About the object
This malted milk drink has offered comfort – from infants to explorers – for over a hundred years – tell us a story that makes you feel warm inside…
Slough’s answer to sleepless nights, gastric ulcers and some forms of diabetes? Horlicks Malted Milk!
The Horlicks factory in Stoke Poges Lane is perhaps the most beautiful historical industrial building still standing in Slough. The idea to build in Slough occurred in 1906, when James Horlick bought a green field site from Eton College, but the building was not operational until 1908. The entire project cost £28,800 and by 1969, the extended factory produced 30 million pounds of powder a year.
Unlike the Mars Bar, Horlicks Malted Milk was not born in Britain, but originated in the United States.
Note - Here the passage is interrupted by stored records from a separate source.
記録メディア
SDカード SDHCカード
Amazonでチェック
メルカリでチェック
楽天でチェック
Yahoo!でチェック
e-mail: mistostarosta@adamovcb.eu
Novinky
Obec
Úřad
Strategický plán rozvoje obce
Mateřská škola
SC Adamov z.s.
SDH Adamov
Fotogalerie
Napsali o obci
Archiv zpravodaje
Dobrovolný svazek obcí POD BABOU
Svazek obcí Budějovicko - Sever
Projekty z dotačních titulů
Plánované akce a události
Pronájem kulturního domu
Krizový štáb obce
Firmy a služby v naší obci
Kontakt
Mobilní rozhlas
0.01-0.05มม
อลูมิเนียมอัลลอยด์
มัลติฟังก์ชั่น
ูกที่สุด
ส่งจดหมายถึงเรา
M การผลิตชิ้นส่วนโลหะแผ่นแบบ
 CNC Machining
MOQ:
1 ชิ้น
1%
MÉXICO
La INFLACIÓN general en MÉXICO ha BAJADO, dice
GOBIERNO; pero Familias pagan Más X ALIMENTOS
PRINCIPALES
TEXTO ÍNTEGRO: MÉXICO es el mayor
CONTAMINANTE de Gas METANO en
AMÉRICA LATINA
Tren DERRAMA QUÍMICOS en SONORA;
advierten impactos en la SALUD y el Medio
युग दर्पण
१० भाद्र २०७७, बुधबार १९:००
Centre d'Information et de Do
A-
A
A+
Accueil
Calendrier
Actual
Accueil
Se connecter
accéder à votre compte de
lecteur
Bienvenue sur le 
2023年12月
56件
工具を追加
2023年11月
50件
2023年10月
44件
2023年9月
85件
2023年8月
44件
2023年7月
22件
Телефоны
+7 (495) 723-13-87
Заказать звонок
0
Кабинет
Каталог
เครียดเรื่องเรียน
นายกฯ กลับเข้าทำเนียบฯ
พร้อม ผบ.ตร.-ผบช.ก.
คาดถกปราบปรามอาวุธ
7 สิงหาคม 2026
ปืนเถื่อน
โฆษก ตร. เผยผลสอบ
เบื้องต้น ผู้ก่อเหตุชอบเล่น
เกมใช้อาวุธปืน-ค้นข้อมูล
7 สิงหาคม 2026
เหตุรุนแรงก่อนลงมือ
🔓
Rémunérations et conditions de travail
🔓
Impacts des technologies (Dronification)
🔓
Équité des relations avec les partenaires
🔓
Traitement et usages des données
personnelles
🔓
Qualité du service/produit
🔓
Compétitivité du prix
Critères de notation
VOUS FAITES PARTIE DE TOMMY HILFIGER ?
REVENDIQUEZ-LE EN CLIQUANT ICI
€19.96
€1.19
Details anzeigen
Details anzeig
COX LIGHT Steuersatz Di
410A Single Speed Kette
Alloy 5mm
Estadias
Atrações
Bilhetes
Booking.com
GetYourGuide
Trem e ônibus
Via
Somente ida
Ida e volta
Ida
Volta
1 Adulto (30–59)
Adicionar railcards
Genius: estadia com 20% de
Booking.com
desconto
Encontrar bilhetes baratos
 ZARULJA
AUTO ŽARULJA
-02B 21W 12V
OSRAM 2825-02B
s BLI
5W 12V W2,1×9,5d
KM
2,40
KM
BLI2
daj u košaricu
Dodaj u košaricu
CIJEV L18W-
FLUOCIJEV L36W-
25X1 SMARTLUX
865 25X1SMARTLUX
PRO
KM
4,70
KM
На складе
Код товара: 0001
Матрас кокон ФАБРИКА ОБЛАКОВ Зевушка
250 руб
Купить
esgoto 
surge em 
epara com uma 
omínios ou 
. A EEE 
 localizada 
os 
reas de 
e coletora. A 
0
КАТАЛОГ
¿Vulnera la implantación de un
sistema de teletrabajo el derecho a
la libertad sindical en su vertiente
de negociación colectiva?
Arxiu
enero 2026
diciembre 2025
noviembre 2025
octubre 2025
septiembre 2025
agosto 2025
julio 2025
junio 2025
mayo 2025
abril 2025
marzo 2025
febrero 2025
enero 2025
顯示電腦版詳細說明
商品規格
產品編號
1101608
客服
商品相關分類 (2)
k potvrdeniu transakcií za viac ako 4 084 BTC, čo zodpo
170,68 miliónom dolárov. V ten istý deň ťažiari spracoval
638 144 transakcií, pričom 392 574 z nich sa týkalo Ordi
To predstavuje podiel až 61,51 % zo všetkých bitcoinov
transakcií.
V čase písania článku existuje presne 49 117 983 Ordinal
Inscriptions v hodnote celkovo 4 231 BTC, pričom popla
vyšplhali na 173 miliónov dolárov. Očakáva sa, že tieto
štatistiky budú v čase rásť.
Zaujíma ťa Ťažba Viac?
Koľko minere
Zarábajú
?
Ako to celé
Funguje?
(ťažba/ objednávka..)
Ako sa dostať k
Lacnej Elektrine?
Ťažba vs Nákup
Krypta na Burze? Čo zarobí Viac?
In 1873 James and William Horlick took a trip from the Forest of Dean to Chicago and started to manufacture a patented malt drink made especially for infants. In 1883 the famous drink we know today was born. However, it took until 1890 for Horlicks to be marketed in Britain.
Since the Slough factory was built, the firm has spread globally. In 1935 a factory was built in Australia and in 1960 a factory was built in the Indian Punjab to make Horlicks from buffalo milk. The success of the company also led it to buy other companies, including Slough’s own Elliman, Sons & Co. in 1961.
In 1930 Horlicks even had an Antarctic mountain named after it, though this was mainly due to the company sponsoring the explorer who named it. In 1969, Horlicks was bought up by the Beechams.